* _Texte source_
□ □ □

Le tapis d’Arraiolos va bientôt ressortir des greniers poussiéreux et redevenir un objet de décoration en vogue. Rodrigo Azambuja a rendu le prestige au tapis traditionnel et l’a transformé en un art ornemental incontournable.
Texte: Cláudia Baptista
Le tapis d’Arraiolos est une partie inhérente du patrimoine artisanal portugais, mais ceci ne garantit pas nécessairement la survie de ce métier ancestral. D’une manière ou d’une autre, négligé par les nouvelles générations, qui l’associent aux anciennes maisons de leurs grands-parents, le tapis d’Arraiolos ne pourra survivre à la menace de son extinction que s’il reçoit une nouvelle vie et que si la société réalise qu’il faut le conserver et ne pas en faire une pièce de musée.
Autrefois, les tapis d’Arraiolos abondaient dans les maisons portugaises, soit au sol ou sur les murs, généralement couvrant de grandes surfaces. De nos jours, les jeunes ont peu d’intérêt pour ce type de tapisserie brodée et sont plutôt attirés par des options accessibles et industrialisées qui inondent le marché. Cependant, les tapis d’Arraiolos classiques pourraient voir un renouveau, tout en conservant l’essence du point de croix oblique qui le définit, mais en renouvelant les motifs avec un style contemporain et artistique, ce qui pourrait bien voir son retour dans des décors élégants et modernes.
Rodrigo Azambuja prétend avoir trouvé une solution pour relancer les tapis d’Arraiolos. En respectant les points traditionnels, il intègre des dessins inspirés par ses études aux Beaux-Arts et à l’Université de Brasilia. Certains des motifs sont géométriques-abstraits; d’autres s’inspirent des azulejos portugais; d’autres encore sont des reproductions de dessins créés en accord avec les environnements dans lesquels ils seront placés. Les chances de survie des Arraiolos sont immenses et le choix de modèles nés de la sensibilité de l’artiste décorateur d’intérieurs est une porte d’entrée vers des idées infinies.

□ □ □

* _Entrées_
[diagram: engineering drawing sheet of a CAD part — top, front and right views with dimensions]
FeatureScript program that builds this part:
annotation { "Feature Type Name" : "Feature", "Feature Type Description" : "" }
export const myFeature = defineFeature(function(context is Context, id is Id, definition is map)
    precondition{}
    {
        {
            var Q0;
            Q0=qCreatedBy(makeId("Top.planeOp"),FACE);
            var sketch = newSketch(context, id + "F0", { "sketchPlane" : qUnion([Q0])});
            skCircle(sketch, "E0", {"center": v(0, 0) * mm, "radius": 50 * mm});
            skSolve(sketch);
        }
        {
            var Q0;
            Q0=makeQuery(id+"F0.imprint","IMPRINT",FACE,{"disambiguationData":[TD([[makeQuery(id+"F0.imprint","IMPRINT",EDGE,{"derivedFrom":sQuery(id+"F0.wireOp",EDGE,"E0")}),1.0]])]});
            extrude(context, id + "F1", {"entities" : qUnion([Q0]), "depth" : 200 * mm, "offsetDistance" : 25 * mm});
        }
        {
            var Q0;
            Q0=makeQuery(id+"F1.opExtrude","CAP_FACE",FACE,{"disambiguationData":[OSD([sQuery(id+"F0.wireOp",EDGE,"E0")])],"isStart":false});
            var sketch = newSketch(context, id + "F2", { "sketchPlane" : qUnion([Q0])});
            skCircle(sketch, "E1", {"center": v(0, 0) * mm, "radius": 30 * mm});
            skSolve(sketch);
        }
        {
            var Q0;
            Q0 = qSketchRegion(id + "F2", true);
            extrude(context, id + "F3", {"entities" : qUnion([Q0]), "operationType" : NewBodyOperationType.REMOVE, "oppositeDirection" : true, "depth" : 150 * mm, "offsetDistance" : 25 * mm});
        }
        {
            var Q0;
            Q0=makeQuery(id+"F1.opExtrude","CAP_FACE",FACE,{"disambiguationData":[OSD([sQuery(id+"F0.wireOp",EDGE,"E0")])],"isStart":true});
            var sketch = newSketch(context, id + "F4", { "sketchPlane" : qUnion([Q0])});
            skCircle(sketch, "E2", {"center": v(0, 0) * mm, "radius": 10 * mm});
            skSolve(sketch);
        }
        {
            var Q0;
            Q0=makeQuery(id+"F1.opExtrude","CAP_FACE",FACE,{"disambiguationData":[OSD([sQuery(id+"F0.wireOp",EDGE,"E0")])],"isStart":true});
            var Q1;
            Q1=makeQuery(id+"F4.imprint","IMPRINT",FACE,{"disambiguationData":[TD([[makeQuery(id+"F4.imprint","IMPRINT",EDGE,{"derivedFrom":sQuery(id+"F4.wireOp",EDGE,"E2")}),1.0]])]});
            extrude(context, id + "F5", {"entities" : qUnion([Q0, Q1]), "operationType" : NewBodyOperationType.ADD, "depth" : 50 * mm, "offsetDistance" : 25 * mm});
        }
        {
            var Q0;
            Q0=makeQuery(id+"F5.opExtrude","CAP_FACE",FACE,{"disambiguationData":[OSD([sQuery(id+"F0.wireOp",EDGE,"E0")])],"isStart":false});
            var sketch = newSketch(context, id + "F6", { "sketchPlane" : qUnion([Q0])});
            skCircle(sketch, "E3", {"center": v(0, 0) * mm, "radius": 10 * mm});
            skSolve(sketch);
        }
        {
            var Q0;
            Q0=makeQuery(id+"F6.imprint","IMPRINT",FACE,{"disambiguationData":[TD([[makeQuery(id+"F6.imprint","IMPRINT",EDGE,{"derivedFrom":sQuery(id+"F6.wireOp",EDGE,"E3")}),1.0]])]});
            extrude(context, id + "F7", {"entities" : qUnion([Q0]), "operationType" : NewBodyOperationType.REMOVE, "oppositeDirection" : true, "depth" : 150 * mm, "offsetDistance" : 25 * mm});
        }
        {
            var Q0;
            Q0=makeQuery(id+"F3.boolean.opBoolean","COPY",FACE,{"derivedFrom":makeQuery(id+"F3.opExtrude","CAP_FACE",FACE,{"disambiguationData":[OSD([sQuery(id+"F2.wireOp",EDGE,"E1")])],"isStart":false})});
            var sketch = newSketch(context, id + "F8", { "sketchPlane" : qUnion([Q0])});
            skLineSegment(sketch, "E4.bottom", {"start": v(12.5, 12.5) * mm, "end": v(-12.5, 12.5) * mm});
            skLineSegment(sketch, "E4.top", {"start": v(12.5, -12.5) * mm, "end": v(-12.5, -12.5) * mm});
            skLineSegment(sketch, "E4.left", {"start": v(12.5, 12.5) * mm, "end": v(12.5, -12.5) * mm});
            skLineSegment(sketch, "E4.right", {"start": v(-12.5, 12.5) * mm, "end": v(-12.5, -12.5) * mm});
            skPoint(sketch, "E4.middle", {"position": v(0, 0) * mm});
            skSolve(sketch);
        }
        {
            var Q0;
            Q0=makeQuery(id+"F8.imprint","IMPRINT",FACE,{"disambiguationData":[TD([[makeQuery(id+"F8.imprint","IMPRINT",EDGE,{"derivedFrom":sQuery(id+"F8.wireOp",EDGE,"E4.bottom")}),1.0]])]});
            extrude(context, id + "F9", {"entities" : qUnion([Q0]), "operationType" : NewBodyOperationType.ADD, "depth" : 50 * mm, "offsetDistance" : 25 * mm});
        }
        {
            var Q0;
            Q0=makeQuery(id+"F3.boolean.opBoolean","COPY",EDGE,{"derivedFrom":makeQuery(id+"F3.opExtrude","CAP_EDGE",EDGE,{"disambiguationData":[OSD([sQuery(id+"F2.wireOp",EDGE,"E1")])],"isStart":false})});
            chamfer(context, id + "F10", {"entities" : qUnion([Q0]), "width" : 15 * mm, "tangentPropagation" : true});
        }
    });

□ □ □

* _Exercices écrits_
[1] Veuillez réécrire le passage du texte sur le tapis d'Arraiolos compris entre "Rodrigo Azambuja prétend" et "des idées infinies.", inclus, en remplaçant "immenses" par "considérables".
[2] Combien de lignes des enregistrements contiennent la chaîne "newSketch", en respectant la casse ? Donnez uniquement le nombre.

* _Corrigé_
[1]
Rodrigo Azambuja prétend avoir trouvé une solution pour relancer les tapis d’Arraiolos. En respectant les points traditionnels, il intègre des dessins inspirés par ses études aux Beaux-Arts et à l’Université de Brasilia. Certains des motifs sont géométriques-abstraits; d’autres s’inspirent des azulejos portugais; d’autres encore sont des reproductions de dessins créés en accord avec les environnements dans lesquels ils seront placés. Les chances de survie des Arraiolos sont considérables et le choix de modèles nés de la sensibilité de l’artiste décorateur d’intérieurs est une porte d’entrée vers des idées infinies.

[2] 5